> [Stored data]:
================================

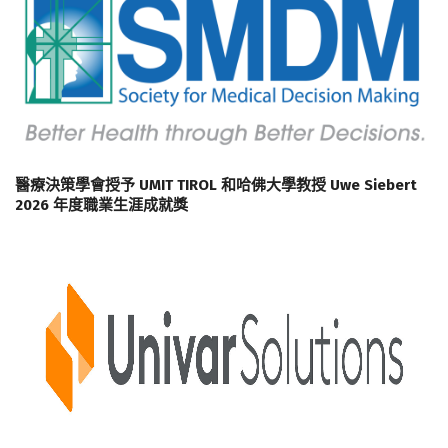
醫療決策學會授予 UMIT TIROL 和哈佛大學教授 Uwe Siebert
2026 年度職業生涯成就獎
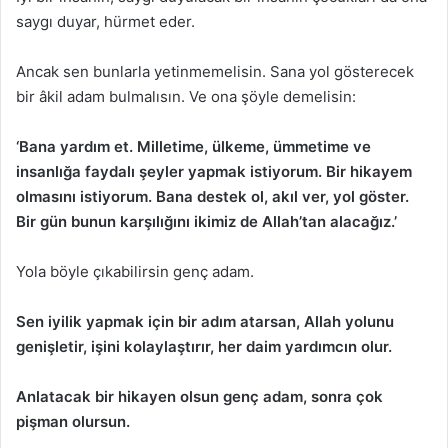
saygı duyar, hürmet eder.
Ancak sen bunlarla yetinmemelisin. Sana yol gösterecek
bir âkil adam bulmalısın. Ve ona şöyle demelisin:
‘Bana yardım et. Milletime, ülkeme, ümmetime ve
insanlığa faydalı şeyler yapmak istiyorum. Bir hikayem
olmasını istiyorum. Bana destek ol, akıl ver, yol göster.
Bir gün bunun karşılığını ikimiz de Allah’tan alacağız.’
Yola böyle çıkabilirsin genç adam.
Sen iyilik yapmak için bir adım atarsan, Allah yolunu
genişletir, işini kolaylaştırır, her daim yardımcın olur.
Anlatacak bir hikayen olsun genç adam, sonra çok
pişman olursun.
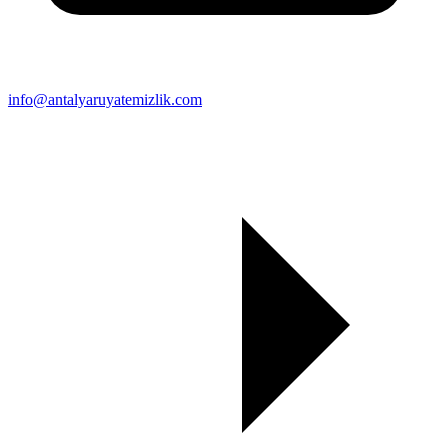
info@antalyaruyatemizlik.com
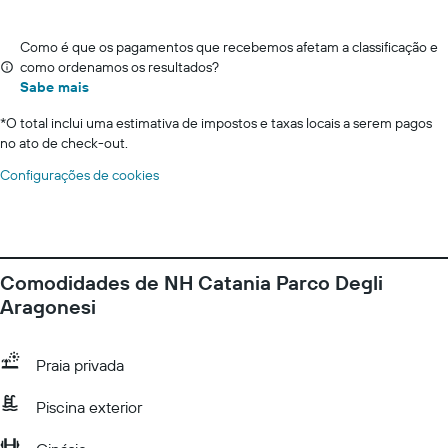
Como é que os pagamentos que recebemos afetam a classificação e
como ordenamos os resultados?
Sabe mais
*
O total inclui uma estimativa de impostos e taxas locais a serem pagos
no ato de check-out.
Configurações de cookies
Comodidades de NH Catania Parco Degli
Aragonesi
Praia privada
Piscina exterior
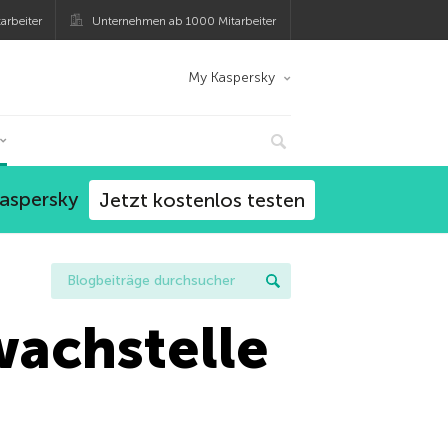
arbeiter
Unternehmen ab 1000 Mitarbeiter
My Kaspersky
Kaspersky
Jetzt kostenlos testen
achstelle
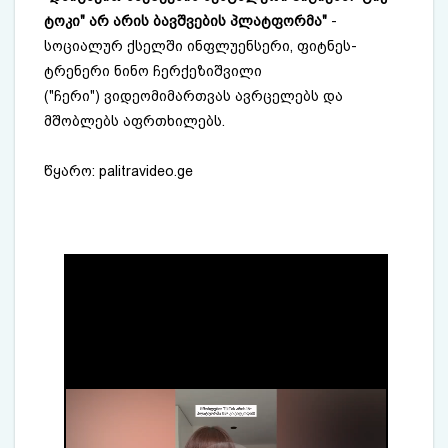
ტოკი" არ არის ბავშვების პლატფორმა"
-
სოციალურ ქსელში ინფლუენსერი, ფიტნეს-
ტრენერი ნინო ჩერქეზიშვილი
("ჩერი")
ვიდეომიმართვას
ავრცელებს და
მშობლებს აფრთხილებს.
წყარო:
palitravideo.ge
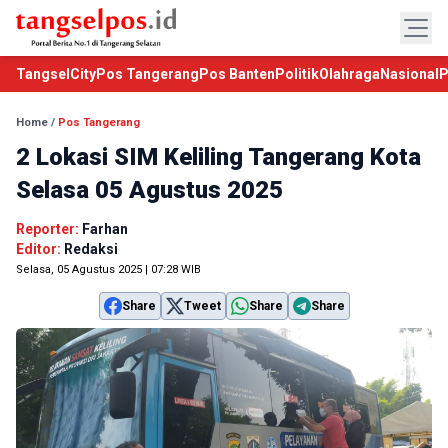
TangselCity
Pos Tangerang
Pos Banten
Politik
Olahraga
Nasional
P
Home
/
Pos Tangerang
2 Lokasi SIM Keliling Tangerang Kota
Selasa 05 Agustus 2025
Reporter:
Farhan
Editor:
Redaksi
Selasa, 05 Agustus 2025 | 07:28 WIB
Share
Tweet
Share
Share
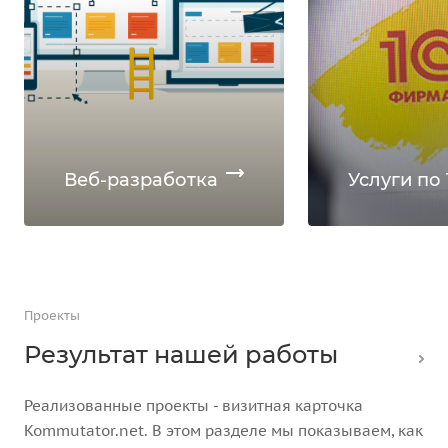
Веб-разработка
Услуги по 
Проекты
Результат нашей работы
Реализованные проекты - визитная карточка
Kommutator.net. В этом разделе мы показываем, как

================================

> [Exercise description]:
The records above should be reproduced exactly, with no pictures included.

> [Answer box]:
醫療決策學會授予 UMIT TIROL 和哈佛大學教授 Uwe Siebert
2026 年度職業生涯成就獎
saygı duyar, hürmet eder.
Ancak sen bunlarla yetinmemelisin. Sana yol gösterecek
bir âkil adam bulmalısın. Ve ona şöyle demelisin:
‘Bana yardım et. Milletime, ülkeme, ümmetime ve
insanlığa faydalı şeyler yapmak istiyorum. Bir hikayem
olmasını istiyorum. Bana destek ol, akıl ver, yol göster.
Bir gün bunun karşılığını ikimiz de Allah’tan alacağız.’
Yola böyle çıkabilirsin genç adam.
Sen iyilik yapmak için bir adım atarsan, Allah yolunu
genişletir, işini kolaylaştırır, her daim yardımcın olur.
Anlatacak bir hikayen olsun genç adam, sonra çok
pişman olursun.
info@antalyaruyatemizlik.com
Como é que os pagamentos que recebemos afetam a classificação e
como ordenamos os resultados?
Sabe mais
*
O total inclui uma estimativa de impostos e taxas locais a serem pagos
no ato de check-out.
Configurações de cookies
Comodidades de NH Catania Parco Degli
Aragonesi
Praia privada
Piscina exterior
arbeiter
Unternehmen ab 1000 Mitarbeiter
My Kaspersky
Kaspersky
Jetzt kostenlos testen
achstelle
ტოკი" არ არის ბავშვების პლატფორმა"
-
სოციალურ ქსელში ინფლუენსერი, ფიტნეს-
ტრენერი ნინო ჩერქეზიშვილი
("ჩერი")
ვიდეომიმართვას
ავრცელებს და
მშობლებს აფრთხილებს.
წყარო:
palitravideo.ge
TangselCity
Pos Tangerang
Pos Banten
Politik
Olahraga
Nasional
P
Home
/
Pos Tangerang
2 Lokasi SIM Keliling Tangerang Kota
Selasa 05 Agustus 2025
Reporter:
Farhan
Editor:
Redaksi
Selasa, 05 Agustus 2025 | 07:28 WIB
Share
Tweet
Share
Share
Веб-разработка
Услуги по 
Проекты
Результат нашей работы
Реализованные проекты - визитная карточка
Kommutator.net. В этом разделе мы показываем, как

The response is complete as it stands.